De Blasio Signals Possible Shift In Parks Strategy
April 25, 2017
By Dana Rubinstein
Mayor Bill de Blasio is building new parkland.
His administration announced on Tuesday that his soon-to-be-unveiled executive budget will include $100 million to "significantly narrow" the "largest gap in the Manhattan Waterfront Greenway," the pedestrian and bike path that rings Manhattan.
The news comes just days after the city closed a $160 million deal to buy the final, 11-acre parcel necessary to complete Bushwick Inlet Park, in North Brooklyn.
Parks advocates have long groused about the state of the East River waterfront, which is separated from the city by the FDR Drive. They've also long compared de Blasio's park investments unfavorably to those of his predecessor, whose administration helped build Brooklyn Bridge Park and the High Line, opened Governors Island to the public and continued piecing togetherthe greenway that now almost entirely encircles the island of Manhattan.
All in, former mayor Michael Bloomberg claims to have added more than 850 acres to the city's parks system. So far, according to the de Blasio administration, it's added 115, including Bushwick Inlet and the planned greenway extension. That number includes, among other things the preservation of existing community gardens and seven acres at Fresh Kills.
Advocates hope Tuesday's news, coupled with the Bushwick Inlet development, signals a shift in de Blasio's priorities toward building parks, rather than merely maintaining existing ones, or adding a couple acres here and there.
"I hope it means that the mayor’s thinking is opening up to other parks and greenways," said Adrian Benepe, the Bloomberg-era parks commissioner who is now a senior vice president at the Trust for Public Land and an advocate for building the so-called QueensWay.
The $100 million de Blasio announced Tuesday will go towards building a new East River esplanade between East 53rd and 61st streets. The project should be complete in 2022, the year after de Blasio's presumptive second term ends.

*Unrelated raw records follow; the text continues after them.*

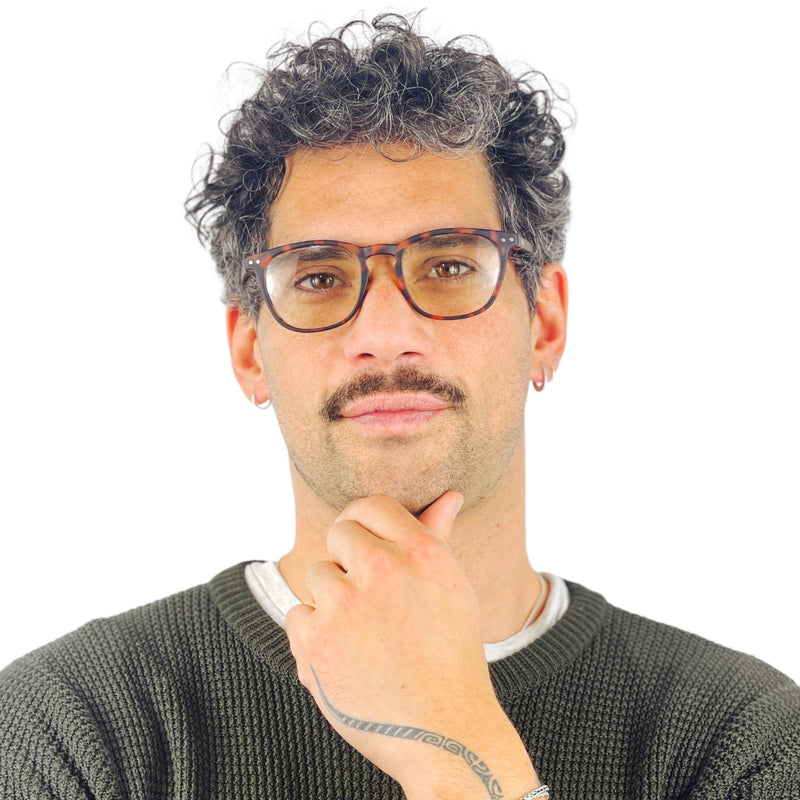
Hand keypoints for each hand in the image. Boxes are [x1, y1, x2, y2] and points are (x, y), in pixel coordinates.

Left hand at [285, 492, 537, 799]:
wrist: (444, 730)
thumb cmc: (451, 654)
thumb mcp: (452, 588)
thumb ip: (436, 535)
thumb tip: (447, 495)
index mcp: (420, 550)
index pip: (370, 505)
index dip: (363, 522)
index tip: (362, 541)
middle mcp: (382, 568)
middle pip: (339, 533)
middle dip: (348, 559)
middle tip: (369, 598)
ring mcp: (344, 603)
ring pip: (318, 575)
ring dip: (332, 601)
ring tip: (366, 637)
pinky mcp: (314, 639)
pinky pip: (298, 615)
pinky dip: (314, 636)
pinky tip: (346, 658)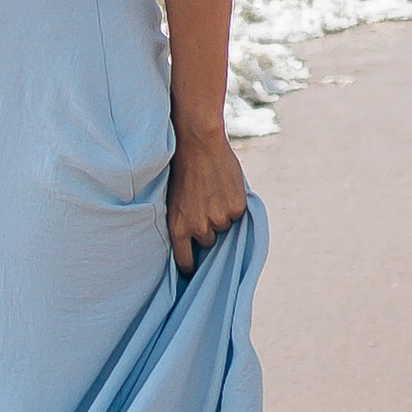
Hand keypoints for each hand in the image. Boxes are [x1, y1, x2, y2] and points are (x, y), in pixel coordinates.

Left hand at [166, 122, 248, 273]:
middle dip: (207, 228)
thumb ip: (184, 220)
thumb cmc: (181, 168)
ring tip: (213, 191)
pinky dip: (233, 203)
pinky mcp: (236, 208)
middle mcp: (198, 228)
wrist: (197, 143)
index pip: (185, 262)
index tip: (193, 267)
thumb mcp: (174, 200)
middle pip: (207, 241)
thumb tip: (193, 240)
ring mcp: (219, 219)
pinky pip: (236, 214)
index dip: (190, 266)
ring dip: (220, 214)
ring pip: (223, 227)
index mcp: (178, 228)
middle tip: (203, 205)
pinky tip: (223, 186)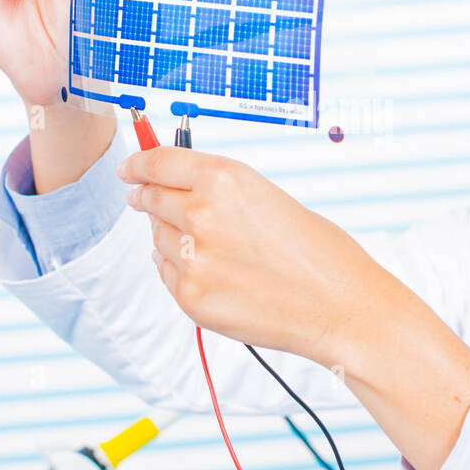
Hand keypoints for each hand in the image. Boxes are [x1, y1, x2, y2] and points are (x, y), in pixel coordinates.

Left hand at [119, 147, 406, 363]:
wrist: (340, 307)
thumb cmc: (318, 251)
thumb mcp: (268, 199)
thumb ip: (218, 193)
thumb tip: (174, 195)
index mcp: (224, 178)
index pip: (158, 162)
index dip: (138, 163)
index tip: (128, 168)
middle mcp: (201, 213)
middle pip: (151, 198)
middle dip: (147, 198)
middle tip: (145, 200)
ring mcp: (192, 258)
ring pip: (158, 238)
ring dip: (173, 238)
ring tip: (216, 250)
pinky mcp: (190, 296)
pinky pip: (167, 273)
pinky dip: (181, 270)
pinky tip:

New Yorkers for Parks executive director Lynn Kelly said it represents an important acknowledgment that "open space is critical city infrastructure."
In the case of the greenway, de Blasio has decided to move ahead using city money, rather than wait for a complicated and apparently moribund land swap deal involving the United Nations to come to fruition.
"At this point, the city has decided this project is so important that they should just fund it, and I think that’s a very welcome step," said East side Assemblyman Brian Kavanagh.
Even so, gaps on the greenway remain, including portions in Inwood, Harlem and between 41st and 53rd streets.
"We’re going to need to find a way to address that," City Councilman Dan Garodnick said.